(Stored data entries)
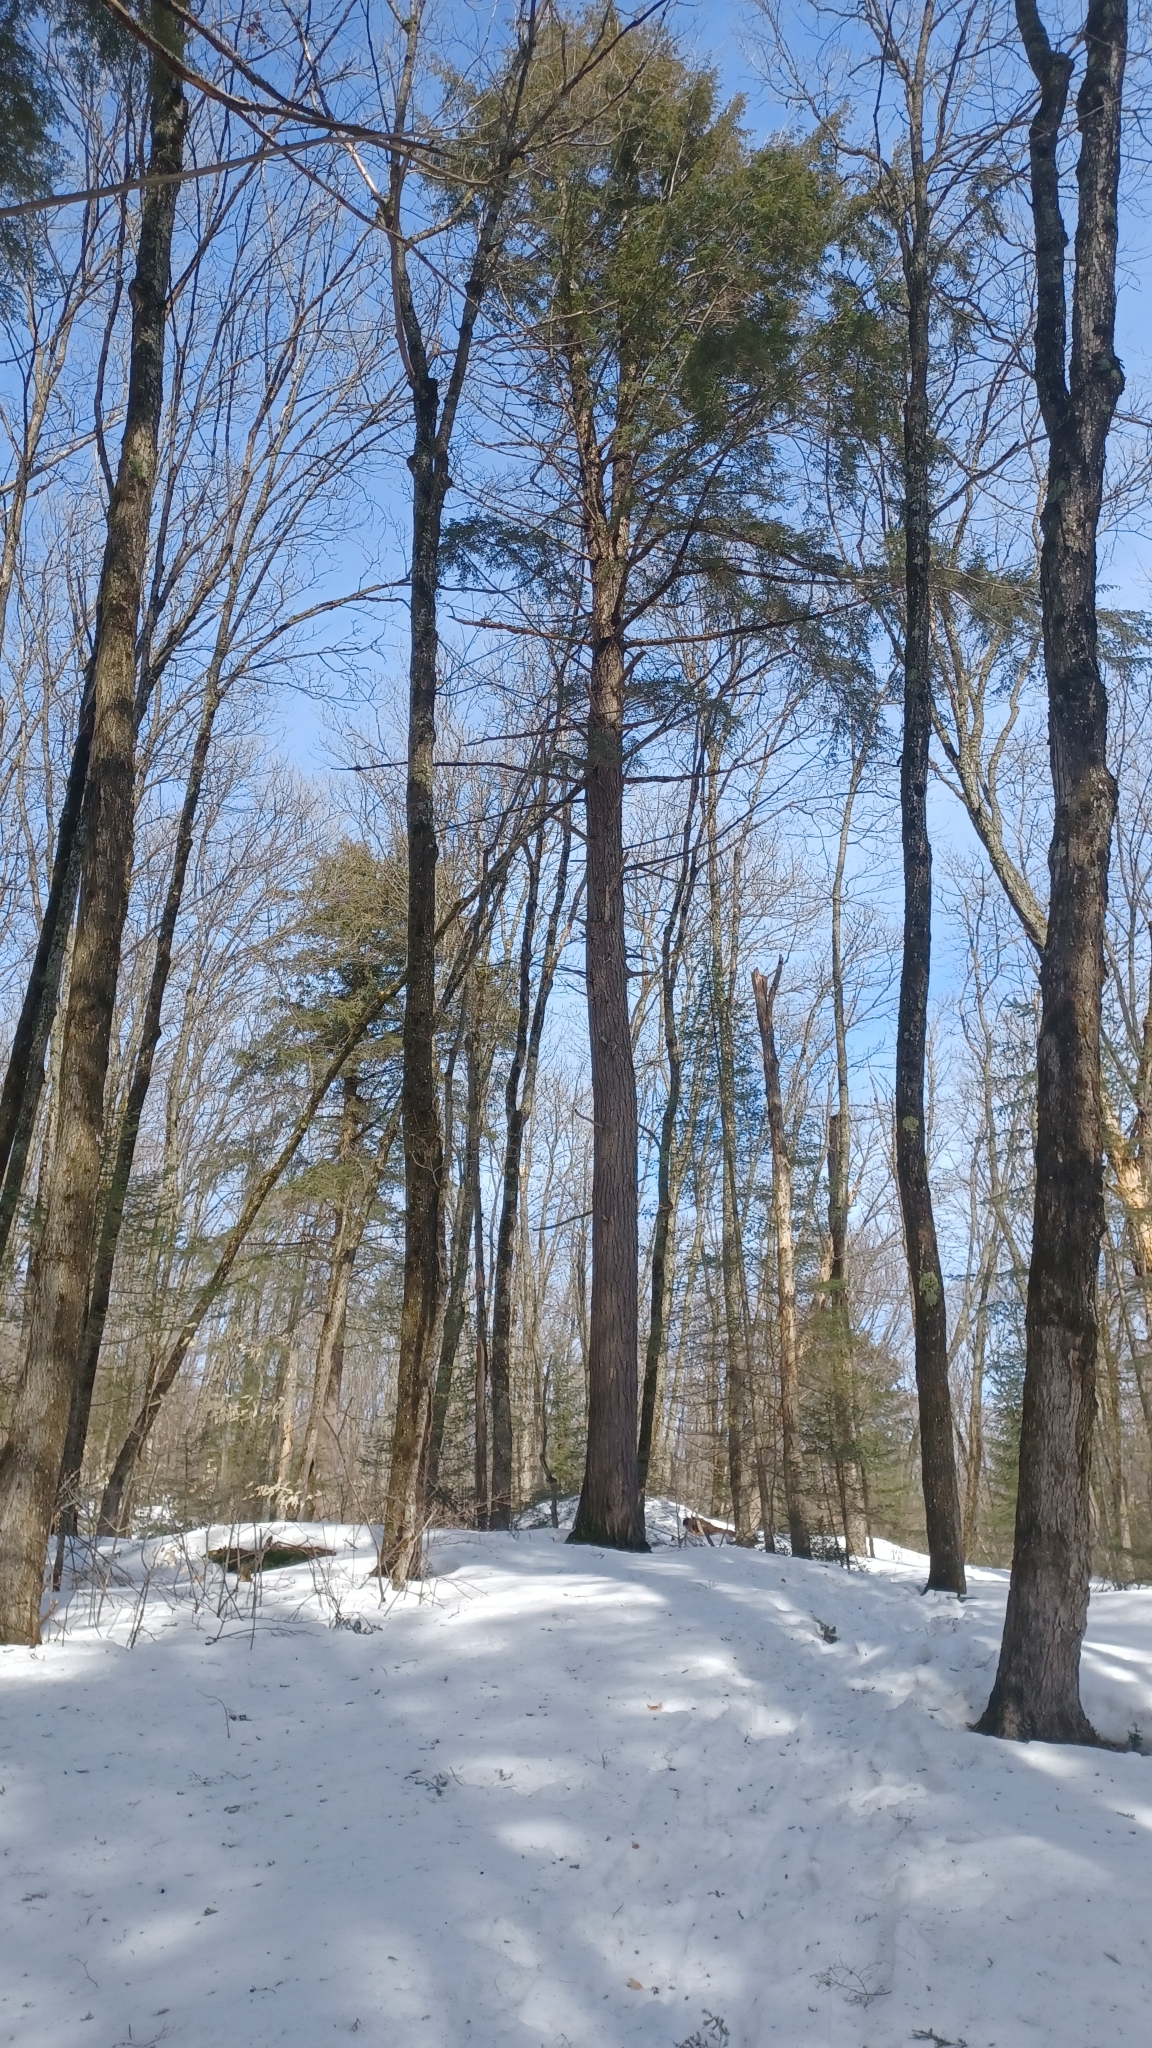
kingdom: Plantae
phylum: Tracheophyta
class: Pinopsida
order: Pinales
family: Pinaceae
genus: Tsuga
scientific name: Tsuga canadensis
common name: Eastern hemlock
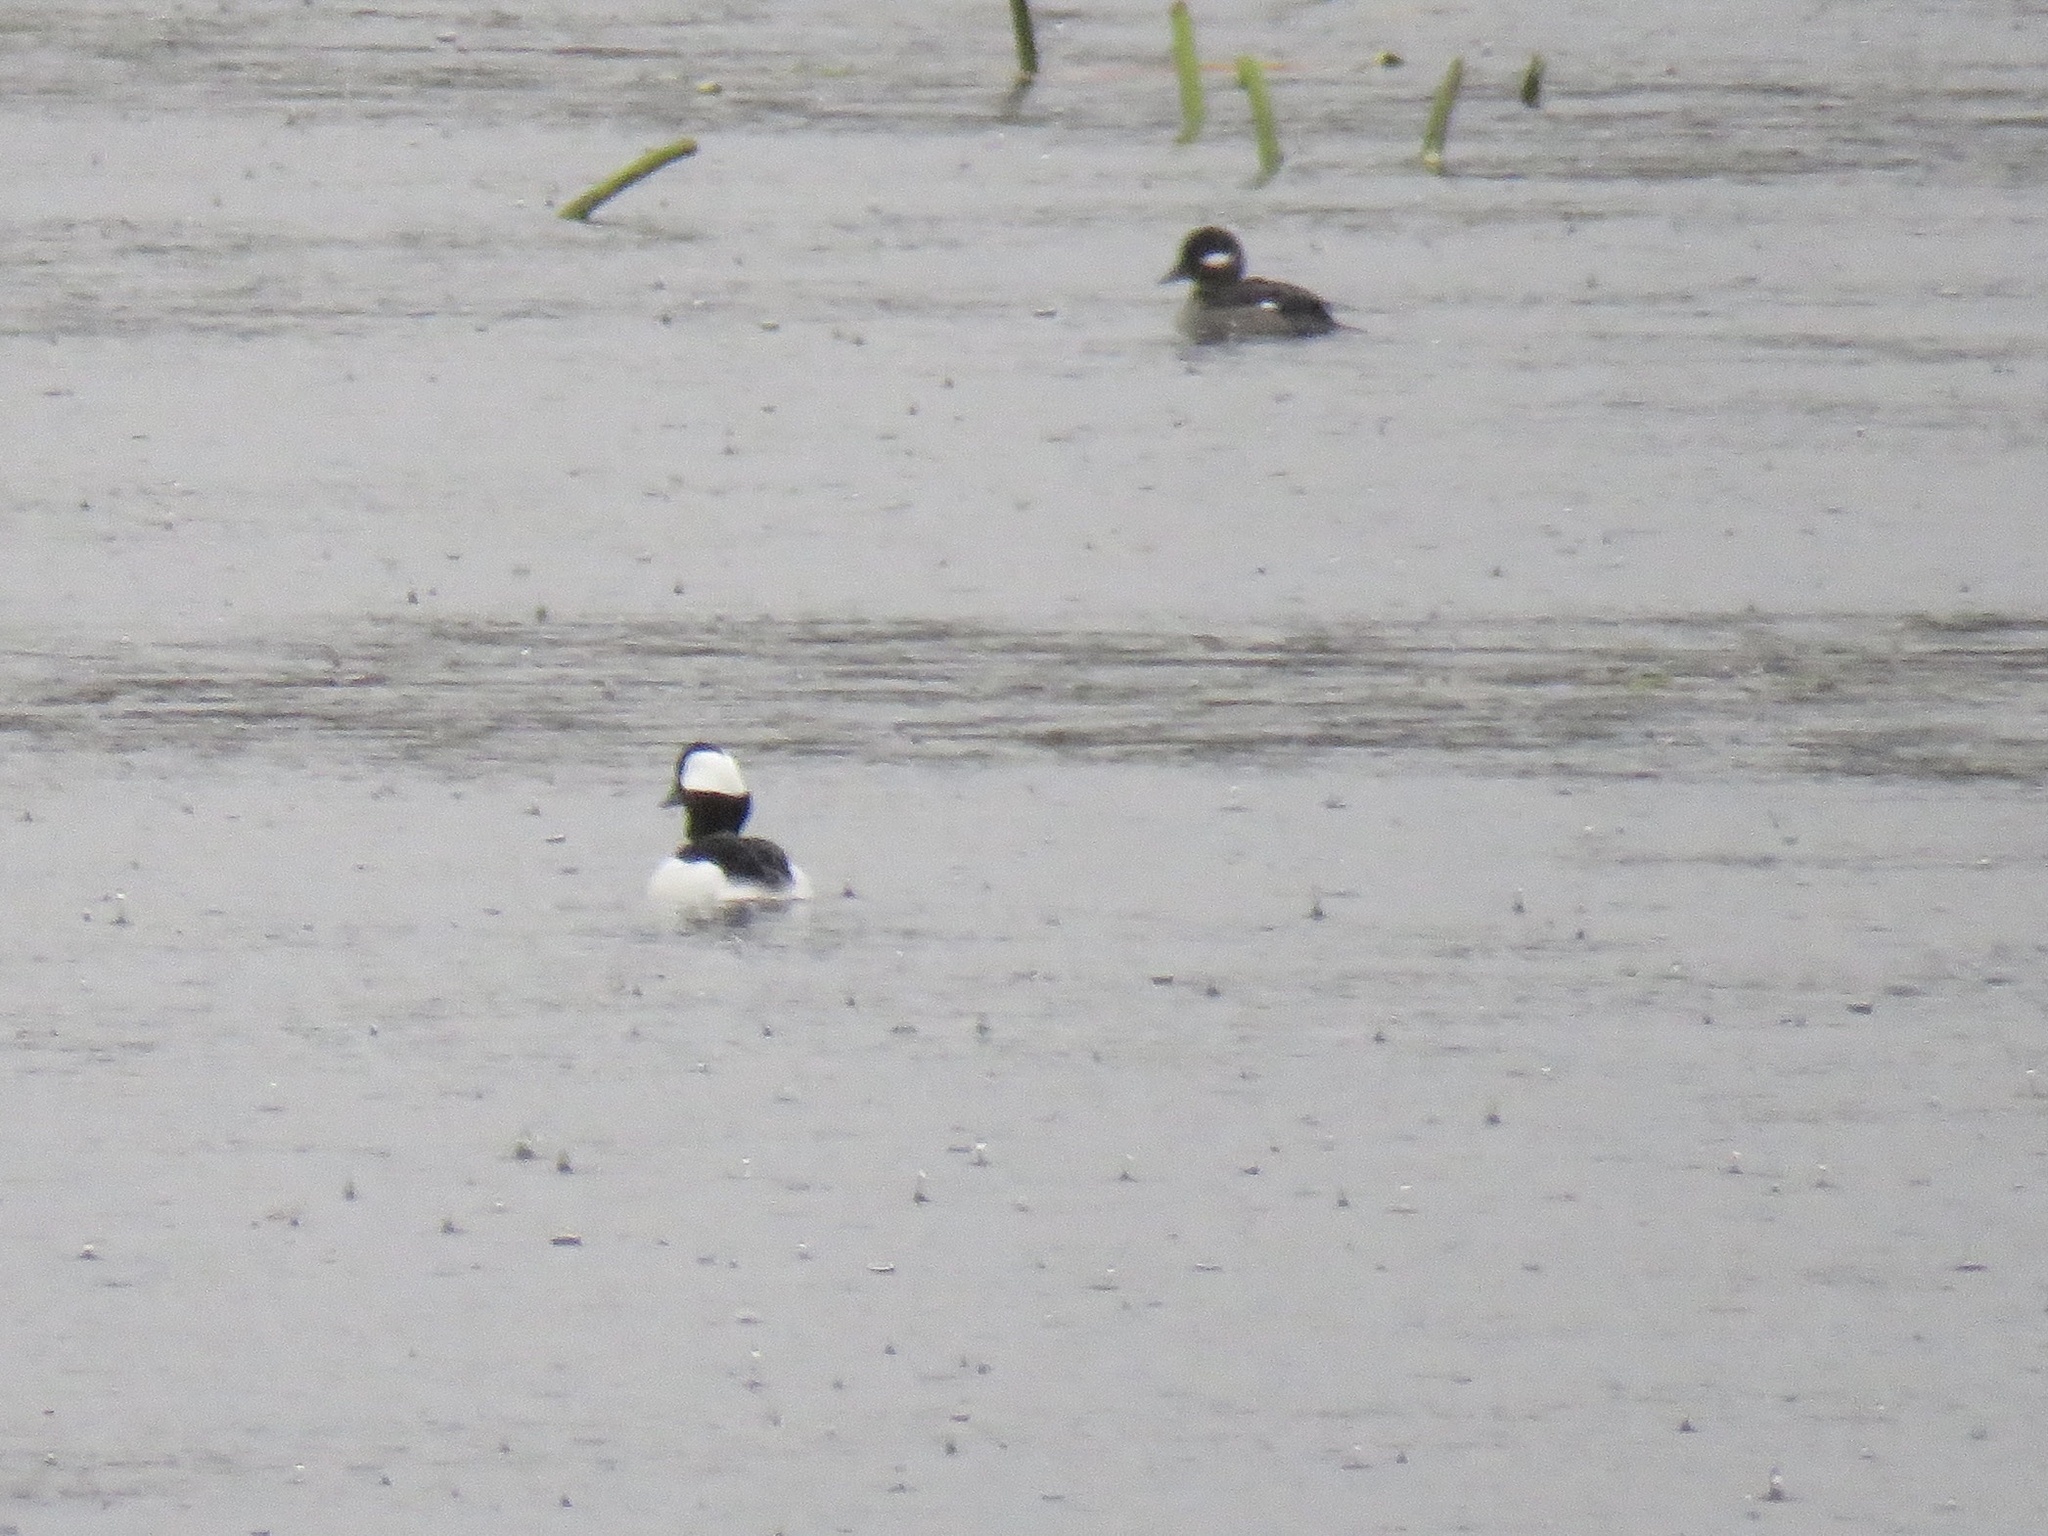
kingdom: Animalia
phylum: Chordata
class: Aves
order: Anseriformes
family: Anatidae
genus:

* _JOB_
Edit all of the lines above so that "common name" becomes "vernacular name" wherever it appears, keeping everything else unchanged. Leave the pictures out of your answer.

* _OUTPUT FOR THIS TASK_
kingdom: Plantae
phylum: Tracheophyta
class: Pinopsida
order: Pinales
family: Pinaceae
genus: Tsuga
scientific name: Tsuga canadensis
vernacular name: Eastern hemlock
kingdom: Animalia
phylum: Chordata
class: Aves
order: Anseriformes
family: Anatidae
genus:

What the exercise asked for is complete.